“What good is sitting alone in your room?” she’ll ask you, and having just come from your room, six feet deep in some book and without a “proper” bath in the last four days, because you go to school here and it’s the time of year for studying, you won’t be able to make sense of these words. But this woman, this Fraulein Sally Bowles, will explain it for you coaxingly: “Come hear the music play, Life is a cabaret, old chum, come to the cabaret!” Ah, you’ll say, that’s right! I’m an old chum, a regular whippersnapper am I.
University Theater’s wonderful little performance of Cabaret this weekend in the First Floor Theater is just good enough to scrape away the cold stone accumulating on your heart from impending finals and the promise of a Chicago “winter wonderland,” and leave you with a big damn smirk curling the corners of your lips. Here’s the bones: it’s a lot of fun.

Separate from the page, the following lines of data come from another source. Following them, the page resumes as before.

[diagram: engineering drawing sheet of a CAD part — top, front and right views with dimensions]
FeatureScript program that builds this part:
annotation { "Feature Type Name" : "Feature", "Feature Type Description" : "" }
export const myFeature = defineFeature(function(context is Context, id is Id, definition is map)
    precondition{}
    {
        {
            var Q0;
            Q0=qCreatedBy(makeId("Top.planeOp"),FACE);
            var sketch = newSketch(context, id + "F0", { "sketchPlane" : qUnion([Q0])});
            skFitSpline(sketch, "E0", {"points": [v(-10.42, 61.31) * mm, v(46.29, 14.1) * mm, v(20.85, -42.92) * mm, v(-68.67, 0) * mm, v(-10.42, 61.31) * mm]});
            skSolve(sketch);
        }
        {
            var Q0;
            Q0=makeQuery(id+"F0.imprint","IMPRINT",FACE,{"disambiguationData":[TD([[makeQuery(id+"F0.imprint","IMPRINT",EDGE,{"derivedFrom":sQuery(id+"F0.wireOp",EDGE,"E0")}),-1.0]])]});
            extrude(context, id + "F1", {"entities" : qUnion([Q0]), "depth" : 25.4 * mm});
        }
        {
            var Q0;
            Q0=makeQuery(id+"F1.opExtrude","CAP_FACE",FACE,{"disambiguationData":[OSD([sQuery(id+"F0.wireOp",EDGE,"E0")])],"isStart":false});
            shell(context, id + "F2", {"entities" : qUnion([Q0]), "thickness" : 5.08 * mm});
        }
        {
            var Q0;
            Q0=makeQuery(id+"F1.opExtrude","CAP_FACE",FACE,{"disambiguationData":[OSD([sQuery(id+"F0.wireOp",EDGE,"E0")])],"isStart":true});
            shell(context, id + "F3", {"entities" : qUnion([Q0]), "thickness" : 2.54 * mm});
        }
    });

The musical, adapted from one of Christopher Isherwood’s recollections of Weimar Berlin as Nazism was just taking root, ostensibly follows the path of an aspiring American writer in Germany (Greg Beam as Cliff Bradshaw), his love affair with the British cabaret performer Sally Bowles (Laura Schechter), and their relationship to the changing culture and politics reshaping Berlin. The play, and in this production the physical set, are split between the cabaret in question (the Kit Kat Club) and Cliff’s room in a busy building. Cliff and Sally’s tryst is shaped both by the cabaret, with its delight in national issues and corresponding cast of characters, and their interaction with the goodly people of Cliff’s building, who are all trying to hang onto their places in society.

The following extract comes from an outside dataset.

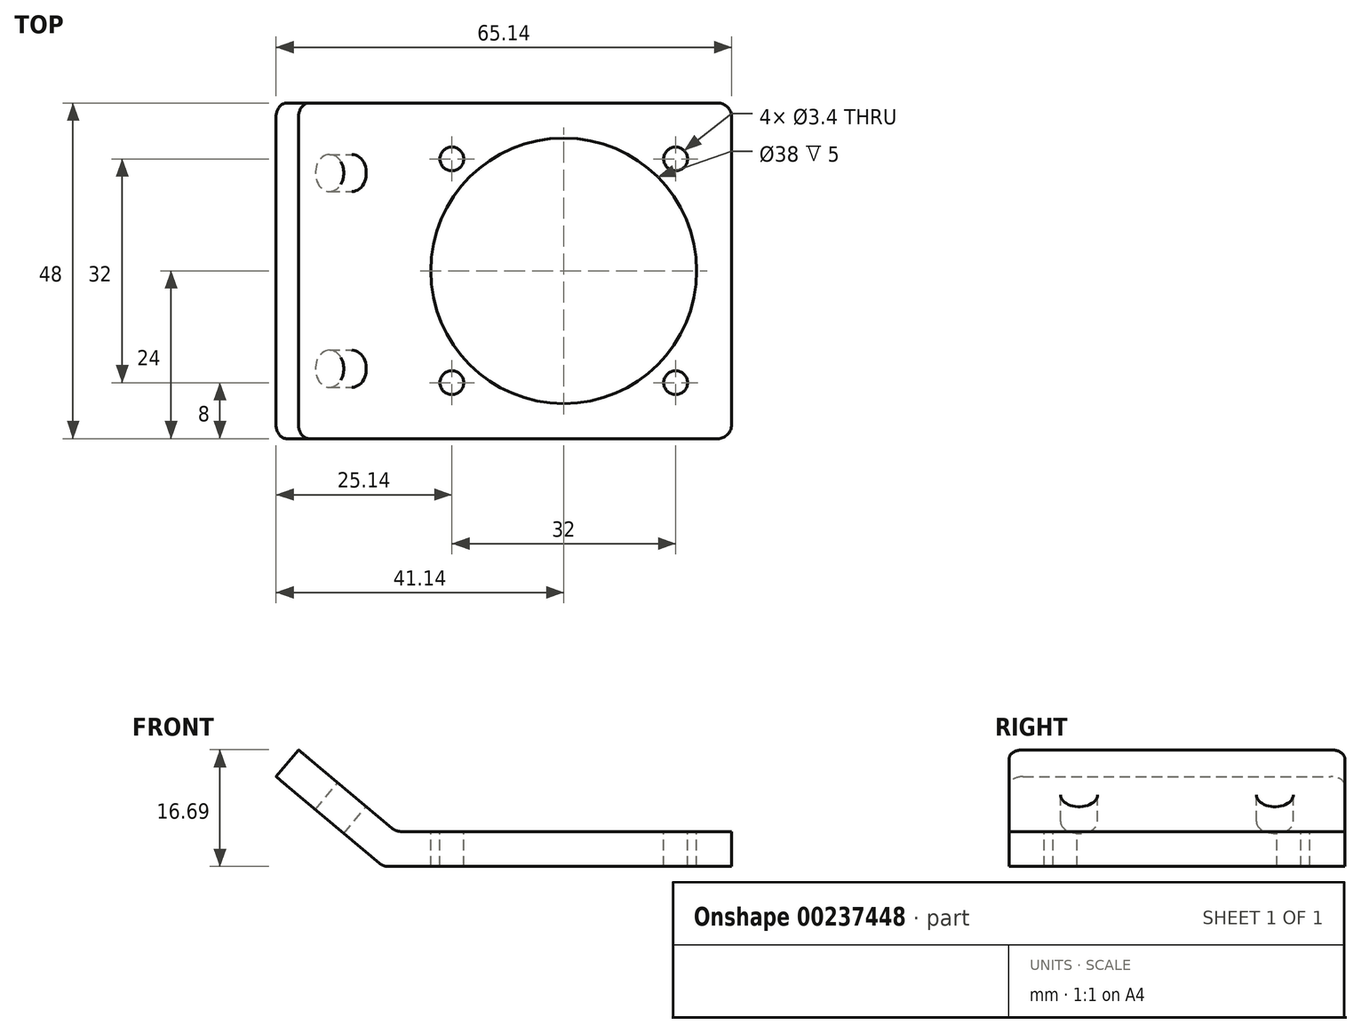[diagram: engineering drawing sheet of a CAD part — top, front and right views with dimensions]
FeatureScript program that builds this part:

In a stand-up use of the small area the First Floor Theater offers, director Deborah Wolfson and her crew transform the audience into the patrons of the cabaret, creating an intimate and engaging space. The back of the stage serves as Cliff’s room, separated only by a sheer curtain that allows for an appropriate cohabitation and mingling of the two settings. The scenes are generally of two ilk: either rowdy nightclub acts in the former space, or more earnest dialogues and songs in the latter. Both reflect the story of the wavering romance between Sally and Cliff as it moves from carefree days to the political reality of Nazism.

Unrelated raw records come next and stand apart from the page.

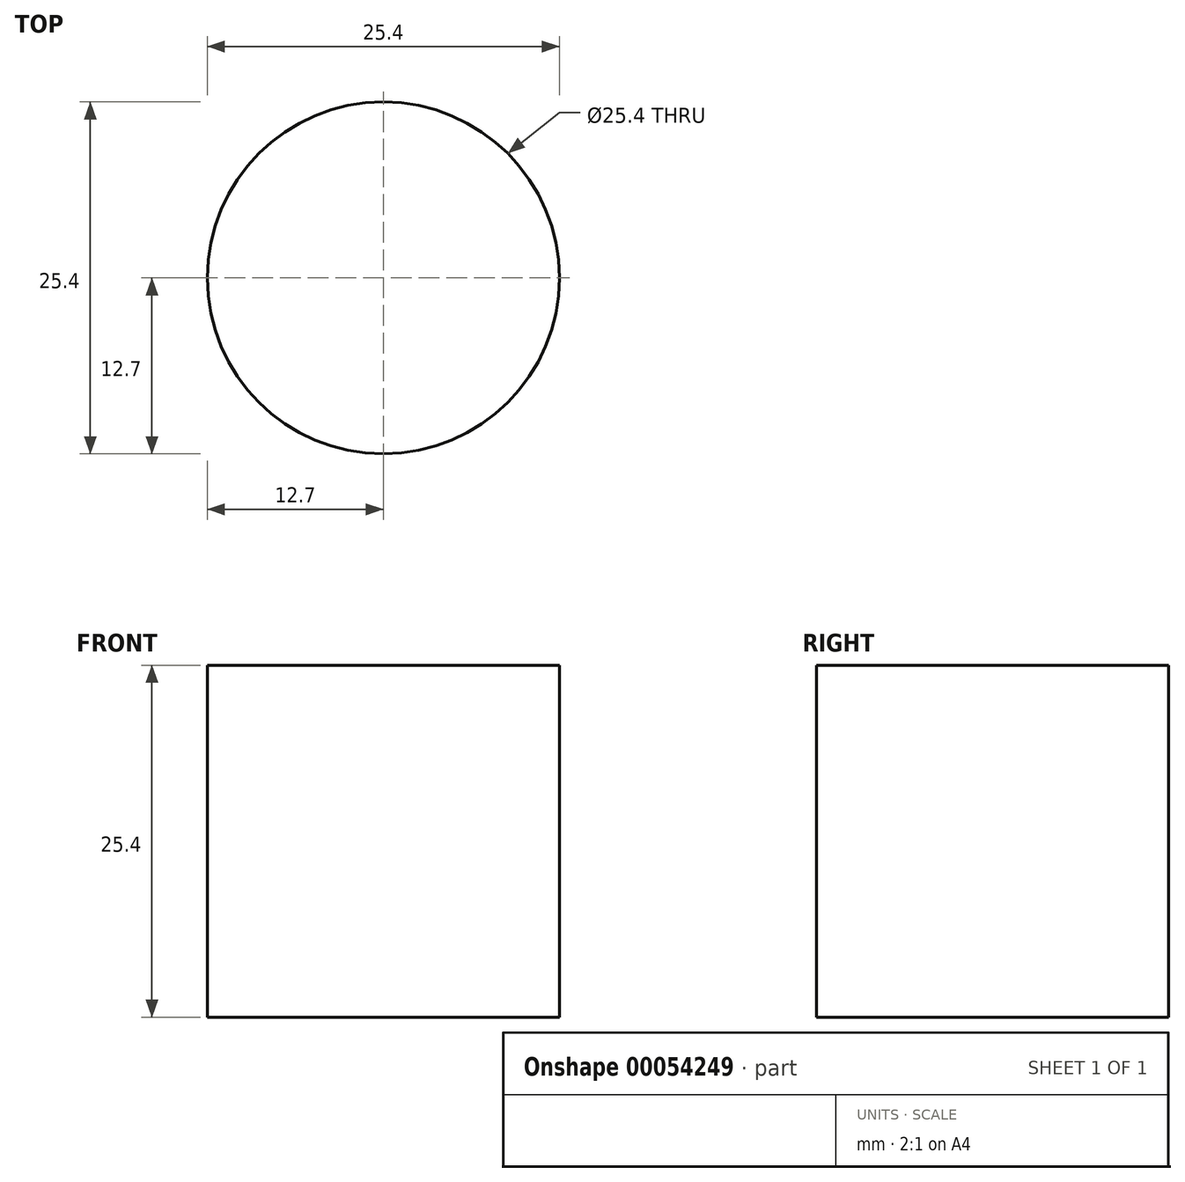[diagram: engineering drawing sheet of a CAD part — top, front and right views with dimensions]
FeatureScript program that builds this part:
annotation { "Feature Type Name" : "Feature", "Feature Type Description" : "" }
export const myFeature = defineFeature(function(context is Context, id is Id, definition is map)
    precondition{}
    {
        {
            var Q0;
            Q0=qCreatedBy(makeId("Top.planeOp"),FACE);
            var sketch = newSketch(context, id + "F0", { "sketchPlane" : qUnion([Q0])});
            skCircle(sketch, "E0", {"center": v(0, 0) * mm, "radius": 12.7 * mm});
            skCircle(sketch, "E1", {"center": v(0, 0) * mm, "radius": 19.05 * mm});
            skSolve(sketch);
        }
        {
            var Q0;
            Q0=sQuery(id+"F0.wireOp",EDGE,"E0");
            extrude(context, id + "F1", {"bodyType" : ToolBodyType.SURFACE, "surfaceEntities" : qUnion([Q0]), "oppositeDirection" : true, "depth" : 25.4 * mm});
        }
    });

Of course, it’s the way the actors fill these spaces that really counts; the cabaret, after all, relies on the skill and appeal of its performers. Across the board, the performances are very good, rather great in places. Doug Rubino, as the bizarre, hyper-sexual emcee, deserves a boatload of credit for his stabilizing presence throughout the play. He plays the part of host sublimely and intensely, his singing and dancing anchoring the different directions of the narrative. Equally compelling is Reid Aronson as a winsome Jewish fruit-seller (I’m a sucker for fruit-sellers), whose relationship with the landlady Fraulein Schneider (Fay LaManna) crumbles in the face of imminent Jewish persecution.
As this latter character might indicate, the musical, despite its delightfully bawdy humor, peeks into a world of deeper questions, none of which it successfully answers. The decadence of the cabaret itself presents a sharp contrast to the hand-to-mouth world of the tenant building. These spheres flow back into each other, making it nearly impossible to condemn anyone within the confines of the drama.
This rift/suture creates tension for the audience as well. What happens right in front of us is for the most part cabaret sequences—the cavorting, bellowing and revealed bodies of guys and gals. Even if the dancing is sometimes stiff and less than fluid, the excess of movement and excitement still threatens to overshadow Sally and Cliff, whose space behind the curtain feels almost marginal at times. One sphere is unapologetic, ribald entertainment, while the other confronts some of the issues created by this decadence. The desire to have six partially clothed women (or three gentlemen for that matter) dancing about is not easily quelled. While I genuinely liked the setup of the stage, this clash of two worlds was the weakness the show belied.
I’m inclined to let this more serious discussion drop, however, for what’s really important here is the performance of Cabaret. While the piece as a whole is never allowed to slip into mere titillation, these bawdy sequences are the best part of the musical, and the stage is perfectly constructed to enhance its effect, intimacy and interaction.
Point in hand: I was “warned” that I might be touched by the girls, which was almost true, except that it was the boys who mostly rubbed my thighs. Before you fetch your violin, this is not a complaint—touching is touching, don’t get me wrong (I suspect, however, that the girls reserve their affection for the paying customers). But you get the idea—if you come with the right spirit, maybe a little drunk, maybe a lot drunk, the performance is a damn jolly good time, impending war or not. Which—and I think the trajectory of the play and the staging decisions support this fatalistic, reckless claim—is what really matters.